Free Will


Free Will, power or ability of the human mind to choose a course of action or make a decision without being subject to restraints imposed by antecedent causes, by necessity, or by divine predetermination. A completely free act is itself a cause and not an effect; it is beyond causal sequence or the law of causality. The question of human beings’ ability to determine their actions is important in philosophy, particularly in metaphysics and ethics, and in theology. Generally, the extreme doctrine in which freedom of the will is affirmed is termed libertarianism; its opposite, determinism, is the doctrine that human action is not willed freely, but is rather the result of such influences as passions, desires, physical conditions, and external circumstances beyond the control of the individual.


Freedom of the will has necessarily been a concern of metaphysicians, who attempt to formulate theories explaining the nature of ultimate, universal reality and the relationship of human beings to the universe. Some metaphysicians hold that if the universe is rational it must be based on a sequence of cause and effect: every action, or effect, must be preceded by a cause and must form a part of the unbroken chain of causation extending back to the First Cause, that is, God, or the Divine. An act of absolute free will on the part of a person or an animal is, however, an uncaused act outside the causal chain; to accept the possibility of an uncaused act negates such divine, rational order and makes the universe seem irrational. Viewed in this manner, this question has never been satisfactorily resolved. During the Middle Ages, the inexplicability of free will led to intense argument among religious philosophers and to the famous dilemma known as “Buridan’s Ass”, often attributed, perhaps incorrectly to Jean Buridan.

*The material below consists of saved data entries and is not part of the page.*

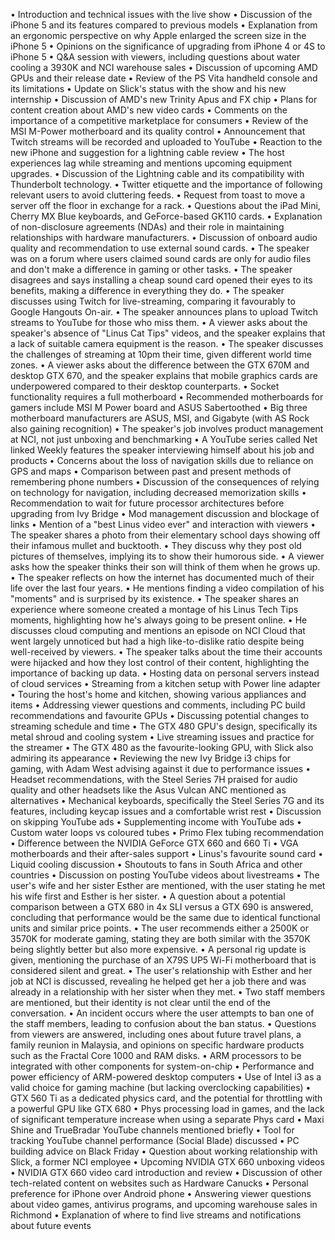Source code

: • Introduction and technical issues with the live show
• Discussion of the iPhone 5 and its features compared to previous models
• Explanation from an ergonomic perspective on why Apple enlarged the screen size in the iPhone 5
• Opinions on the significance of upgrading from iPhone 4 or 4S to iPhone 5
• Q&A session with viewers, including questions about water cooling a 3930K and NCI warehouse sales
• Discussion of upcoming AMD GPUs and their release date
• Review of the PS Vita handheld console and its limitations
• Update on Slick's status with the show and his new internship
• Discussion of AMD's new Trinity Apus and FX chip
• Plans for content creation about AMD's new video cards
• Comments on the importance of a competitive marketplace for consumers
• Review of the MSI M-Power motherboard and its quality control
• Announcement that Twitch streams will be recorded and uploaded to YouTube
• Reaction to the new iPhone and suggestion for a lightning cable review
• The host experiences lag while streaming and mentions upcoming equipment upgrades.
• Discussion of the Lightning cable and its compatibility with Thunderbolt technology.
• Twitter etiquette and the importance of following relevant users to avoid cluttering feeds.
• Request from toast to move a server off the floor in exchange for a rack.
• Questions about the iPad Mini, Cherry MX Blue keyboards, and GeForce-based GK110 cards.
• Explanation of non-disclosure agreements (NDAs) and their role in maintaining relationships with hardware manufacturers.
• Discussion of onboard audio quality and recommendation to use external sound cards.
• The speaker was on a forum where users claimed sound cards are only for audio files and don't make a difference in gaming or other tasks.
• The speaker disagrees and says installing a cheap sound card opened their eyes to its benefits, making a difference in everything they do.
• The speaker discusses using Twitch for live-streaming, comparing it favourably to Google Hangouts On-air.
• The speaker announces plans to upload Twitch streams to YouTube for those who miss them.
• A viewer asks about the speaker's absence of "Linus Cat Tips" videos, and the speaker explains that a lack of suitable camera equipment is the reason.
• The speaker discusses the challenges of streaming at 10pm their time, given different world time zones.
• A viewer asks about the difference between the GTX 670M and desktop GTX 670, and the speaker explains that mobile graphics cards are underpowered compared to their desktop counterparts.
• Socket functionality requires a full motherboard
• Recommended motherboards for gamers include MSI M Power board and ASUS Sabertoothed
• Big three motherboard manufacturers are ASUS, MSI, and Gigabyte (with AS Rock also gaining recognition)
• The speaker's job involves product management at NCI, not just unboxing and benchmarking
• A YouTube series called Net linked Weekly features the speaker interviewing himself about his job and products
• Concerns about the loss of navigation skills due to reliance on GPS and maps
• Comparison between past and present methods of remembering phone numbers
• Discussion of the consequences of relying on technology for navigation, including decreased memorization skills
• Recommendation to wait for future processor architectures before upgrading from Ivy Bridge
• Mod management discussion and blockage of links
• Mention of a "best Linus video ever" and interaction with viewers
• The speaker shares a photo from their elementary school days showing off their infamous mullet and bucktooth.
• They discuss why they post old pictures of themselves, implying its to show their humorous side.
• A viewer asks how the speaker thinks their son will think of them when he grows up.
• The speaker reflects on how the internet has documented much of their life over the last four years.
• He mentions finding a video compilation of his "moments" and is surprised by its existence.
• The speaker shares an experience where someone created a montage of his Linus Tech Tips moments, highlighting how he's always going to be present online.
• He discusses cloud computing and mentions an episode on NCI Cloud that went largely unnoticed but had a high like-to-dislike ratio despite being well-received by viewers.
• The speaker talks about the time their accounts were hijacked and how they lost control of their content, highlighting the importance of backing up data.
• Hosting data on personal servers instead of cloud services
• Streaming from a kitchen setup with Power line adapter
• Touring the host's home and kitchen, showing various appliances and items
• Addressing viewer questions and comments, including PC build recommendations and favourite GPUs
• Discussing potential changes to streaming schedule and time
• The GTX 480 GPU's design, specifically its metal shroud and cooling system
• Live streaming issues and practice for the streamer
• The GTX 480 as the favourite-looking GPU, with Slick also admiring its appearance
• Reviewing the new Ivy Bridge i3 chips for gaming, with Adam West advising against it due to performance issues
• Headset recommendations, with the Steel Series 7H praised for audio quality and other headsets like the Asus Vulcan ANC mentioned as alternatives
• Mechanical keyboards, specifically the Steel Series 7G and its features, including keycap issues and a comfortable wrist rest
• Discussion on skipping YouTube ads
• Supplementing income with YouTube ads
• Custom water loops vs coloured tubes
• Primo Flex tubing recommendation
• Difference between the NVIDIA GeForce GTX 660 and 660 Ti
• VGA motherboards and their after-sales support
• Linus's favourite sound card
• Liquid cooling discussion
• Shoutouts to fans in South Africa and other countries
• Discussion on posting YouTube videos about livestreams
• The user's wife and her sister Esther are mentioned, with the user stating he met his wife first and Esther is her sister.
• A question about a potential comparison between a GTX 680 in 4x SLI versus a GTX 690 is answered, concluding that performance would be the same due to identical functional units and similar price points.
• The user recommends either a 2500K or 3570K for moderate gaming, stating they are both similar with the 3570K being slightly better but also more expensive.
• A personal rig update is given, mentioning the purchase of an X79S UP5 Wi-Fi motherboard that is considered silent and great.
• The user's relationship with Esther and her job at NCI is discussed, revealing he helped get her a job there and was already in a relationship with her sister when they met.
• Two staff members are mentioned, but their identity is not clear until the end of the conversation.
• An incident occurs where the user attempts to ban one of the staff members, leading to confusion about the ban status.
• Questions from viewers are answered, including ones about future travel plans, a family reunion in Malaysia, and opinions on specific hardware products such as the Fractal Core 1000 and RAM disks.
• ARM processors to be integrated with other components for system-on-chip
• Performance and power efficiency of ARM-powered desktop computers
• Use of Intel i3 as a valid choice for gaming machine (but lacking overclocking capabilities)
• GTX 560 Ti as a dedicated physics card, and the potential for throttling with a powerful GPU like GTX 680
• Phys processing load in games, and the lack of significant temperature increase when using a separate Phys card
• Maxi Shine and TrueBradar YouTube channels mentioned briefly
• Tool for tracking YouTube channel performance (Social Blade) discussed
• PC building advice on Black Friday
• Question about working relationship with Slick, a former NCI employee
• Upcoming NVIDIA GTX 660 unboxing videos
• NVIDIA GTX 660 video card introduction and review
• Discussion of other tech-related content on websites such as Hardware Canucks
• Personal preference for iPhone over Android phone
• Answering viewer questions about video games, antivirus programs, and upcoming warehouse sales in Richmond
• Explanation of where to find live streams and notifications about future events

The validity of free will has also been a subject of considerable debate among ethical philosophers. It would appear that a system of ethics must imply free will, for the denial of the ability to choose a course of action would seem to negate the possibility of moral judgement. A person without moral judgement is not responsible for his or her actions. In an attempt to resolve this problem, ethical philosophers have taken a great variety of positions, ranging from absolute determinism to absolute libertarianism. Socrates and Plato maintained that people could will their own actions, but that only those actions that accorded with the good or harmony of the whole were truly free. Thus, only a wise action is free. Baruch Spinoza, the Dutch philosopher, reinterpreted free will as self-determination, that is, insofar as a person fits into God’s nature and the world’s own nature. Immanuel Kant, the German philosopher, believed that a person must be free because freedom is a necessary postulate of the moral consciousness; the Kantian categorical imperative is beyond any theoretical analysis. The prevailing philosophical opinion has been that partial self-determination exists, and that, although many considerations other than will are involved in the formation of moral judgements, in certain circumstances a core remains, however small, of creative decision.


Free will is important in theology. One of the basic tenets of traditional Christian theology is that God is omniscient and omnipotent, and that every human action is foreordained by God. The doctrine of predestination, the theological counterpart of determinism, seemingly precludes the existence of free will. Because morality, duty, and the avoidance of sin are also basic elements in Christian teaching, how, it is asked, can people be morally responsible once predestination is accepted? Many attempts have been made by theologians to explain this paradox. St Augustine, the great Father and Doctor of the Church, firmly believed in predestination, holding that only those elected by God would attain salvation; no one, however, knows who is among the elect, and therefore all should lead God-fearing, religious lives. Freedom, for him, was the gift of divine grace. This was opposed by the British monk Pelagius and particularly by the followers of his doctrine, pelagianism, who maintained that Adam’s sin concerned only Adam and not the whole human race, and that everyone, although helped by divine grace to attain salvation, has complete freedom of will to choose or reject the way to God. Eventually, Roman Catholic theologians stated the doctrine of prevenient grace to explain free will; according to this doctrine, God bestows on individuals the grace to will themselves into a state of grace.

During the Reformation, the question of free will became a religious battleground. Many Protestant sects, notably the Calvinists, emphasized the Augustinian doctrine of predestination and the complete exclusion of free will. Calvinistic predestination was considered a paramount heresy by the Roman Catholic Church, and the Council of Trent in the 16th century condemned all who denied free will. Still, the problem was not resolved. The French Roman Catholic prelate Jacques Bénigne Bossuet offered yet another approach, which became widely held; he stated that free will and divine foreknowledge are certain truths that must be accepted even though they are not logically connected.


Psychologists have found it difficult to explain free will; their method of scientific causality predicates determinism. The rational philosophers of the 17th and 18th centuries, who were, in a sense, psychologists, attempted to state mechanistic laws that would include mental phenomena as they did physical phenomena, such as gravity; free will, being anarchistic by definition, could not be patterned into law. In the 20th century, certain psychologists especially the advocates of existentialism—recognized the element of spontaneity in the human mind that is admitted to lying outside any possible scientific law. This spontaneity can be interpreted to be free will or at least a measure of self-determination that people feel themselves to possess and by which they make moral judgements.